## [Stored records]
○ ○ ○ ○ ○
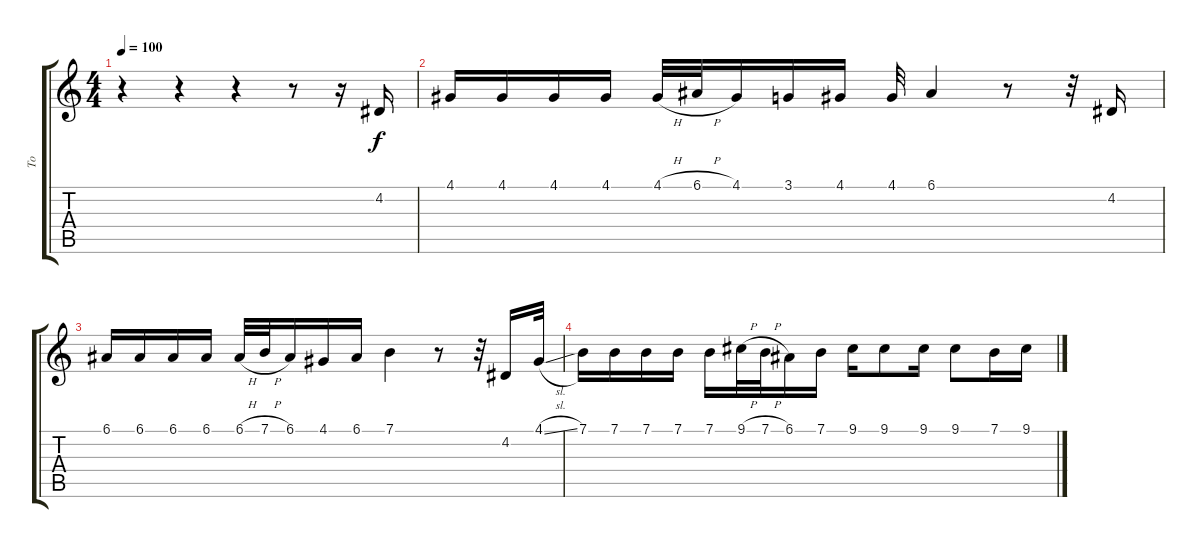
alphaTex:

\track ("То" "То") {instrument pad2warm}
\staff {score tabs}
\tuning (E4 B3 G3 D3 A2 E2) {hide}
\ts (4 4)
\tempo 100
\clef g2
\ks c
r.4{dy f} r.4 r.4 r.8 r.16 4.2.16 |
4.1.16 4.1.16 4.1.16 4.1.16 4.1{h}.32 6.1{h}.32 4.1.16 3.1.16 4.1.16 4.1.32 6.1.4 r.8 r.32 4.2.16 |
6.1.16 6.1.16 6.1.16 6.1.16 6.1{h}.32 7.1{h}.32 6.1.16 4.1.16 6.1.16 7.1.4 r.8 r.32 4.2.16 4.1{sl}.32 |
7.1.16 7.1.16 7.1.16 7.1.16 7.1.16 9.1{h}.32 7.1{h}.32 6.1.16 7.1.16 9.1.16 9.1.8 9.1.16 9.1.8 7.1.16 9.1.16
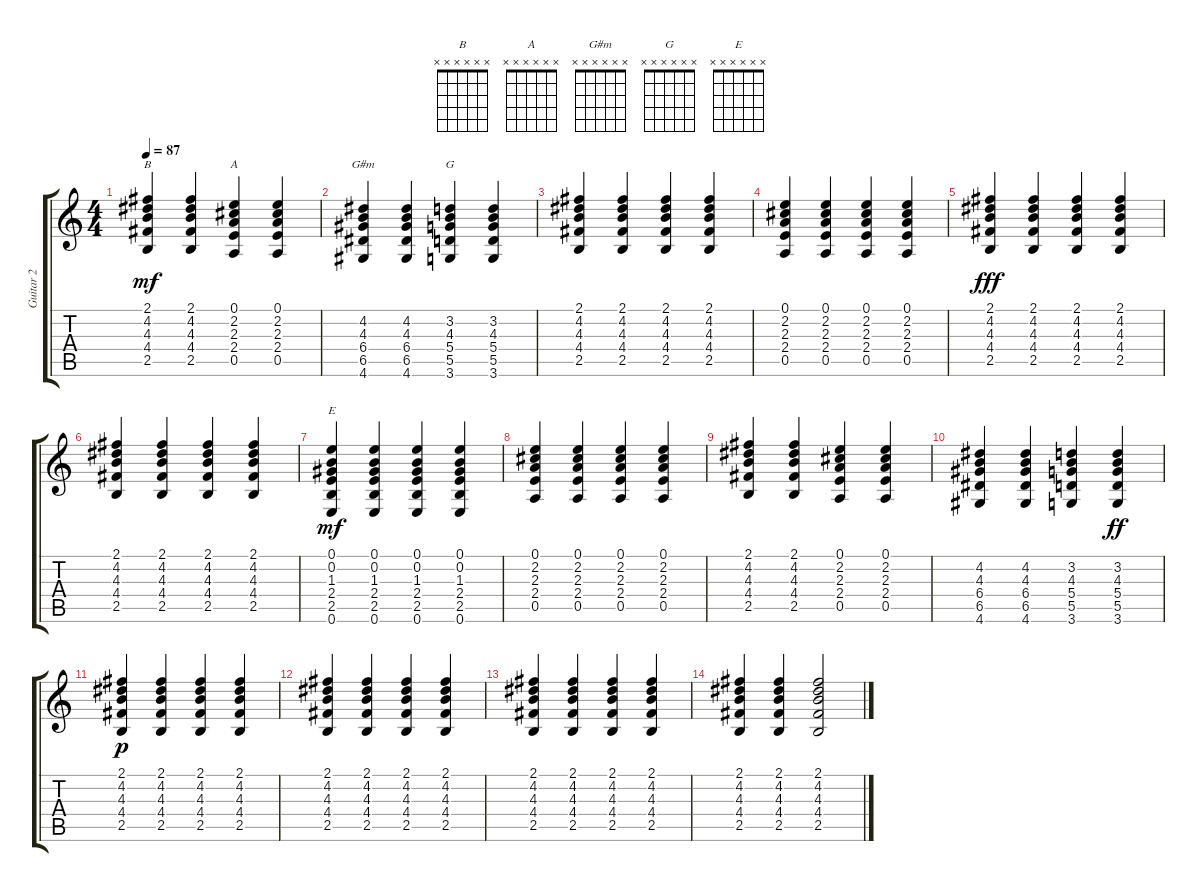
\track ("Guitar 2" "Guitar 2") {instrument acousticguitarsteel}
\staff {score tabs}
\tuning (E4 B3 G3 D3 A2 E2) {hide}
\chord ("B" x x x x x x)
\chord ("A" x x x x x x)
\chord ("G#m" x x x x x x)
\chord ("G" x x x x x x)
\chord ("E" x x x x x x)
\ts (4 4)
\tempo 87
\clef g2
\ks c
(2.1 4.2 4.3 4.4 2.5).4{ch "B" dy mf} (2.1 4.2 4.3 4.4 2.5).4 (0.1 2.2 2.3 2.4 0.5).4{ch "A"} (0.1 2.2 2.3 2.4 0.5).4 |
(4.2 4.3 6.4 6.5 4.6).4{ch "G#m"} (4.2 4.3 6.4 6.5 4.6).4 (3.2 4.3 5.4 5.5 3.6).4{ch "G"} (3.2 4.3 5.4 5.5 3.6).4 |
(2.1 4.2 4.3 4.4 2.5).4 (2.1 4.2 4.3 4.4 2.5).4 (2.1 4.2 4.3 4.4 2.5).4 (2.1 4.2 4.3 4.4 2.5).4 |
(0.1 2.2 2.3 2.4 0.5).4 (0.1 2.2 2.3 2.4 0.5).4 (0.1 2.2 2.3 2.4 0.5).4 (0.1 2.2 2.3 2.4 0.5).4 |
(2.1 4.2 4.3 4.4 2.5).4{dy fff} (2.1 4.2 4.3 4.4 2.5).4 (2.1 4.2 4.3 4.4 2.5).4 (2.1 4.2 4.3 4.4 2.5).4 |
(2.1 4.2 4.3 4.4 2.5).4 (2.1 4.2 4.3 4.4 2.5).4 (2.1 4.2 4.3 4.4 2.5).4 (2.1 4.2 4.3 4.4 2.5).4 |
(0.1 0.2 1.3 2.4 2.5 0.6).4{ch "E" dy mf} (0.1 0.2 1.3 2.4 2.5 0.6).4 (0.1 0.2 1.3 2.4 2.5 0.6).4 (0.1 0.2 1.3 2.4 2.5 0.6).4 |
(0.1 2.2 2.3 2.4 0.5).4 (0.1 2.2 2.3 2.4 0.5).4 (0.1 2.2 2.3 2.4 0.5).4 (0.1 2.2 2.3 2.4 0.5).4 |
(2.1 4.2 4.3 4.4 2.5).4 (2.1 4.2 4.3 4.4 2.5).4 (0.1 2.2 2.3 2.4 0.5).4 (0.1 2.2 2.3 2.4 0.5).4 |
(4.2 4.3 6.4 6.5 4.6).4 (4.2 4.3 6.4 6.5 4.6).4 (3.2 4.3 5.4 5.5 3.6).4 (3.2 4.3 5.4 5.5 3.6).4{dy ff} |
(2.1 4.2 4.3 4.4 2.5).4{dy p} (2.1 4.2 4.3 4.4 2.5).4 (2.1 4.2 4.3 4.4 2.5).4 (2.1 4.2 4.3 4.4 2.5).4 |
(2.1 4.2 4.3 4.4 2.5).4 (2.1 4.2 4.3 4.4 2.5).4 (2.1 4.2 4.3 4.4 2.5).4 (2.1 4.2 4.3 4.4 2.5).4 |
(2.1 4.2 4.3 4.4 2.5).4 (2.1 4.2 4.3 4.4 2.5).4 (2.1 4.2 4.3 4.4 2.5).4 (2.1 4.2 4.3 4.4 2.5).4 |
(2.1 4.2 4.3 4.4 2.5).4 (2.1 4.2 4.3 4.4 2.5).4 (2.1 4.2 4.3 4.4 2.5).2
○ ○ ○ ○ ○
## [What you should do]
Please repeat the lines from the very first one through the line containing "7.1.16 7.1.16 7.1.16", both ends included. Leave the pictures out of your answer.

## [Correct result]
alphaTex:

\track ("То" "То") {instrument pad2warm}
\staff {score tabs}
\tuning (E4 B3 G3 D3 A2 E2) {hide}
\ts (4 4)
\tempo 100
\clef g2
\ks c
r.4{dy f} r.4 r.4 r.8 r.16 4.2.16 |
4.1.16 4.1.16 4.1.16 4.1.16 4.1{h}.32 6.1{h}.32 4.1.16 3.1.16 4.1.16 4.1.32 6.1.4 r.8 r.32 4.2.16 |
6.1.16 6.1.16 6.1.16 6.1.16 6.1{h}.32 7.1{h}.32 6.1.16 4.1.16 6.1.16 7.1.4 r.8 r.32 4.2.16 4.1{sl}.32 |
7.1.16 7.1.16 7.1.16 7.1.16 7.1.16 9.1{h}.32 7.1{h}.32 6.1.16 7.1.16 9.1.16 9.1.8 9.1.16 9.1.8 7.1.16 9.1.16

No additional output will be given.